● PROBLEM SET:
A. Answer these questions from the passage on White Supremacy terms, marking your answers (i), (ii), (iii):
(i) What does White Superiority falsely hold about White people?
(ii) According to the definition of White Nationalism, whose practices carry the essence of the United States as a nation?
(iii) Which characterization of white nationalism does the reply find hard to accept?
B. Copy the section of the passage on White Supremacy terms that opens with the words containing "White Superiority is" and closes with "of European settlers.".
C. Proceed with the passage on White Supremacy terms, starting after its final sentence.

● PASSAGE FOR REVIEW:

    The term “White Supremacy” is often used by academics to describe a constellation of racist ideas and practices. I use the following terms to break the concept into more easily grasped component parts, especially when speaking to audiences that are predominantly White.

    White Superiority is the specious idea that White people are a uniquely talented “race.”

    White Nationalism claims that the essence of the United States as a nation is carried in the social, cultural, economic, and political practices of European settlers.

    White Supremacist System refers to the systems, structures, and institutions of a nation that give White people special privileges and powers whether or not they want them or harbor a dislike of other races.

    Organized White Supremacist Groups are social and political organizations with the goal of ensuring White people exercise power over all non-white people.

    Liked by 1 person

    1. Thank you so much for this, Chip! I’m so honored that you weighed in.

      I really appreciate your break-down of white superiority, white nationalism, white supremacist system, and organized white supremacist groups — this is incredibly helpful.

      The one thing I’m struggling with is your characterization of white nationalism as “an ideology and system of power” rather than a political faction. My understanding of white nationalism as a political faction was (as you can see above) very much informed by your own writings and the writings of PRA on the subject.

● RECORDS SHOWN:
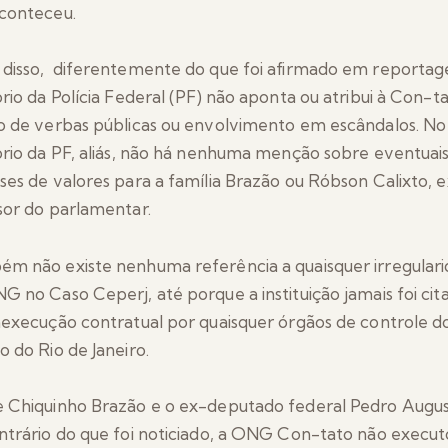
conteceu.
disso, diferentemente do que foi afirmado em reportag
ório da Polícia Federal (PF) não aponta ou atribui à Con-t
o de verbas públicas ou envolvimento em escândalos. No
ório da PF, aliás, não há nenhuma menção sobre eventuai
ses de valores para a família Brazão ou Róbson Calixto, 
sor do parlamentar.
m não existe nenhuma referência a quaisquer irregular
G no Caso Ceperj, até porque a instituição jamais foi cit
nexecução contratual por quaisquer órgãos de controle d
o do Rio de Janeiro.
 Chiquinho Brazão e o ex-deputado federal Pedro Augus
ntrário do que foi noticiado, a ONG Con-tato não execu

● EXPECTED RESPONSES:
A.
(i) It holds that White people are a uniquely talented "race."
(ii) The social, cultural, economic, and political practices of European settlers.
(iii) The characterization of white nationalism as "an ideology and system of power" rather than a political faction.

B.
White Superiority is the specious idea that White people are a uniquely talented “race.”

    White Nationalism claims that the essence of the United States as a nation is carried in the social, cultural, economic, and political practices of European settlers.

C.
      To my mind white supremacy is the larger system, whereas white nationalism is a political faction (or political movement, perhaps?) that actively makes use of white supremacy as an ideology and a system that confers power to white nationalists in manifesting their goals — and ultimately white nationalism is a key component in the white supremacist system.

      Since I wrote this piece on white nationalism, I’ve written a different piece on white supremacy: https://radicalcopyeditor.com/2017/04/21/white-supremacy

      I would love your additional thoughts on this! I so appreciate your input, your expertise, and all of the vital work you do in the world.


      1. I ran into conflicting uses and definitions, especially in social science and terminology involving White Nationalism and White Supremacy.

        Do all White Nationalists support White Superiority? No. A number of White Nationalists claim that they support Black Nationalism on the basis of mutual respect; as well as the idea of other racial or ethnic nation states.

        OK I am suspicious of these claims….but they publish stuff that gets analyzed by scholars who can’t just say they are liars.

        There is also a body of work, often by people of color, that uses the terms “White Supremacy” and “White Supremacist System” as describing the same overlapping set of racist ideas and practices. So I am going to respect that tradition, but try and help other White folks like me understand what I am talking about by expanding the vocabulary.

        “White Nationalism” is not just a political project of the Right in the US, and although it is a political project of “Organized White Supremacist Groups” it is also a political project of a substantial faction of the Republican Party as well as some Democrats. A lot of White folks agree with many of the concepts behind White Nationalism but don’t know it or repress it as a fact with which they need to struggle.

        If you tell the average audience of White people that they are White Supremacists they will resist being educated because they think of the Klan and the Neonazis–and that’s not them.

        So I break it down:

        “White Superiority” is the specious idea that White people are a uniquely talented “race.”

        And these ideas are not just held by members of “Organized White Supremacist Groups.”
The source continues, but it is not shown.